Cut these little bushings with a 1.5 inch hole saw, turned clean, drilled a 1/2" hole with a forstner bit, ground the ends of the allthread flat,and I was in business.  There is a sweet spot for the tailstock end bushing that minimizes wobble and vibration that has to be marked and relocated each time, but the drive spur end is easy to put back in place





comments welcome
James


----------



## R2 (Nov 30, 2007)

BGI!! [][][] How would you have gone with the headstock end turned so it had a Morse taper?


----------



## Randy_ (Nov 30, 2007)

> _Originally posted by R2_
> <br />BGI!! [][][] How would you have gone with the headstock end turned so it had a Morse taper?



Not sure I understand exactly what you are saying?  Guess it is the accent!!  [][]


----------



## Randy_ (Nov 30, 2007)

James: Clever idea!!  Are the little wooden pieces just a press fit on the allthread or are they glued on?

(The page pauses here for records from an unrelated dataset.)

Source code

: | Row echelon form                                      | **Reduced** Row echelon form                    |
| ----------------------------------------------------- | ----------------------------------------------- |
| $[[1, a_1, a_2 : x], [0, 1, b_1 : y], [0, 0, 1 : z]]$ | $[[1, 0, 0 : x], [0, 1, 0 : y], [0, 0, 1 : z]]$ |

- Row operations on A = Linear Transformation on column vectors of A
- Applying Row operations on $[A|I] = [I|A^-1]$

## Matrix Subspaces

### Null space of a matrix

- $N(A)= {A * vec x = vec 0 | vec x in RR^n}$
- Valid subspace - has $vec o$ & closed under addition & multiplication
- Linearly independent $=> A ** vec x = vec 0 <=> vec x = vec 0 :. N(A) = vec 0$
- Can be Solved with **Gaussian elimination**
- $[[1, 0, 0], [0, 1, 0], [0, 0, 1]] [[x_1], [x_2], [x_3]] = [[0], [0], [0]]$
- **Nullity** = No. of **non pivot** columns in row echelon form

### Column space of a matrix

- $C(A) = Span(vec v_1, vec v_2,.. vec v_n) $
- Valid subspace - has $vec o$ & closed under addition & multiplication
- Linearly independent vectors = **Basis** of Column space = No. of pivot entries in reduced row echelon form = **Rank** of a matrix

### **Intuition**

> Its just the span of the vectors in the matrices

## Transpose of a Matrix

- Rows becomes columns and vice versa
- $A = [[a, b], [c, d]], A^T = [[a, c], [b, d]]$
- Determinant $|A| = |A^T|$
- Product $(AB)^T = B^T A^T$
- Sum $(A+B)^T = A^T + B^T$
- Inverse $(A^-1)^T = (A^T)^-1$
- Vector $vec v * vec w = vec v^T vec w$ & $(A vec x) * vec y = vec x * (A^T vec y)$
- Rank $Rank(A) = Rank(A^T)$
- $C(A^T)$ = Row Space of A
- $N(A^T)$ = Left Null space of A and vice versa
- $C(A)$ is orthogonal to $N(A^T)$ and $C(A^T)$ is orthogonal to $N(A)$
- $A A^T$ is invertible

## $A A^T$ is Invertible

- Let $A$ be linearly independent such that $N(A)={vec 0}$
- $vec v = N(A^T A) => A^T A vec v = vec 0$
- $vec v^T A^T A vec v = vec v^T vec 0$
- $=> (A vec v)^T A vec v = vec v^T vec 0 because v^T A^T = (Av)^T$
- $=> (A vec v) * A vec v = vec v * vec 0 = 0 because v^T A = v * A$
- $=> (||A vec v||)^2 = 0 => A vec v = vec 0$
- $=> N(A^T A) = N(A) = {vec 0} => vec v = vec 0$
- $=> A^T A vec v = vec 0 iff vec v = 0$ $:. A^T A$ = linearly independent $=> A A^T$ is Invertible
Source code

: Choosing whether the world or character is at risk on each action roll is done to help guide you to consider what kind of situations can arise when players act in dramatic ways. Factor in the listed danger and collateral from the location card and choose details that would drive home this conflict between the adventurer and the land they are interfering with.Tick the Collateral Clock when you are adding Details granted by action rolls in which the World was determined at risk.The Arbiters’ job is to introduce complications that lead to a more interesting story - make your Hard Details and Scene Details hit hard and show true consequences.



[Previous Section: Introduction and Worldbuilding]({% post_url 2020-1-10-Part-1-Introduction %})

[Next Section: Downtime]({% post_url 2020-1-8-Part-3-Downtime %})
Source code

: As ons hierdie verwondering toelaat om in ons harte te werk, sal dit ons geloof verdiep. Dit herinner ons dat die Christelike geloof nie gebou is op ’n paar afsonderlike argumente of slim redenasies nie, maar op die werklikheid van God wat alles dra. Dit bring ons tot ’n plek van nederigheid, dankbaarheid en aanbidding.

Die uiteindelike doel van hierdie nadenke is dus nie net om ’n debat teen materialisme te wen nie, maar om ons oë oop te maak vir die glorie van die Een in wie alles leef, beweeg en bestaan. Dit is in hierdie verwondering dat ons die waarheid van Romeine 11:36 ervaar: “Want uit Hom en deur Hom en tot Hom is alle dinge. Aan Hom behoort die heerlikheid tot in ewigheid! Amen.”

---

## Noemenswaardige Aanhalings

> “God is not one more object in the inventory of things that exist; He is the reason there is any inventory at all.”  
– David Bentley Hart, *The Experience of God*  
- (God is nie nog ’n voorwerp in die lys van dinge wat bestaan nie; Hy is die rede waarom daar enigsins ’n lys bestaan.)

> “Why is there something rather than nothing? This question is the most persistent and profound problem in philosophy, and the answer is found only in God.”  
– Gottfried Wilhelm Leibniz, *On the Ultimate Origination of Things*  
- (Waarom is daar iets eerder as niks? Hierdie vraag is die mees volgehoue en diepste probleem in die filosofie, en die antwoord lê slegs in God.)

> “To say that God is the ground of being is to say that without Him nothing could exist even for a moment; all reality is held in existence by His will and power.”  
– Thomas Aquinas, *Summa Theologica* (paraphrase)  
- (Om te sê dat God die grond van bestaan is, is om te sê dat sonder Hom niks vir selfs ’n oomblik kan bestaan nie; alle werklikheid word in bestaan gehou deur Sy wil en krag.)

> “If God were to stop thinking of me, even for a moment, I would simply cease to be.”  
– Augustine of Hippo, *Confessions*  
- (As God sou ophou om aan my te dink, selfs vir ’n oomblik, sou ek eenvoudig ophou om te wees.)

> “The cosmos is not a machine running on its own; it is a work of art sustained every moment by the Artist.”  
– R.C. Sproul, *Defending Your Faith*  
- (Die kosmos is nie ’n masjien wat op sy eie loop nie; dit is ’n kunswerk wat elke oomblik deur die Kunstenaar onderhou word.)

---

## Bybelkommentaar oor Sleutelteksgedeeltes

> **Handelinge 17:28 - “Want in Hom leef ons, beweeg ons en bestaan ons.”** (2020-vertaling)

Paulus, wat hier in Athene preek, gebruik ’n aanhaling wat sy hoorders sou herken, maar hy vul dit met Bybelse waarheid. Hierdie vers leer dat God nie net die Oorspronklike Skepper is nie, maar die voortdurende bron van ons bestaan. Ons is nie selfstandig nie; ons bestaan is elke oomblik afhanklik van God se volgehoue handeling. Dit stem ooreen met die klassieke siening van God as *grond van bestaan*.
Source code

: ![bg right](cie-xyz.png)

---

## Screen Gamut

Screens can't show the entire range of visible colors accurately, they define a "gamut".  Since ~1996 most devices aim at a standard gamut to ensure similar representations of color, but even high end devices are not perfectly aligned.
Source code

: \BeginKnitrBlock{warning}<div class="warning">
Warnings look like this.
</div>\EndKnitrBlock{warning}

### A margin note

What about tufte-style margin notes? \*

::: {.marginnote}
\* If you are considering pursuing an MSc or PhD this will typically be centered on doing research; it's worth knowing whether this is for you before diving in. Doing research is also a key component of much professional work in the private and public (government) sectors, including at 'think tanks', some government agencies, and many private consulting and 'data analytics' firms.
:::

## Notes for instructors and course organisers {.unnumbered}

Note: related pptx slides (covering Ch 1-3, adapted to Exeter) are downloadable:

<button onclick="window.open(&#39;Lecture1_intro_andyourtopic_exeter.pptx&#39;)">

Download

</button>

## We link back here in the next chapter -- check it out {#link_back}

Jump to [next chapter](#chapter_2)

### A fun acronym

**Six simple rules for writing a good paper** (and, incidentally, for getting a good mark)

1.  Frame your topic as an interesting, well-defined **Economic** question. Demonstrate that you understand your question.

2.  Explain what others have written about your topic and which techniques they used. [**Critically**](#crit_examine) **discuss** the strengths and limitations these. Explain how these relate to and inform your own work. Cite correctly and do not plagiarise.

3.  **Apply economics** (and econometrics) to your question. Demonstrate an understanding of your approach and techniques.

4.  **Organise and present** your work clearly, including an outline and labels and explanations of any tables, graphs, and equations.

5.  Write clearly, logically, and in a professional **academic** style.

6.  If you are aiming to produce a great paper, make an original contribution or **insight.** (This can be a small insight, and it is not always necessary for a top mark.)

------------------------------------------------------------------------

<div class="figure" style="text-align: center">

Just a thought.  You could take both of the wooden caps and drill a small (maybe 1/16") hole entirely through the cap.  Drill it from the inside of the 1/2" Forstner hole and center it in the dimple left by the tip of the Forstner bit.  This should put both of those holes very close the the center of the mandrel and keep any vibrating to a minimum.


----------



## Randy_ (Nov 30, 2007)

I have almost zero experience with buffing wheels; but know that most buffing systems use different composition wheels for different compounds.  The Tripoli compound is paired with a linen wheel, the white diamond compound is paired with a mixed linen and flannel wheel and the wax is applied with a flannel wheel.  I wonder how much difference, if any, one might see when using flannel wheels in all three positions?


----------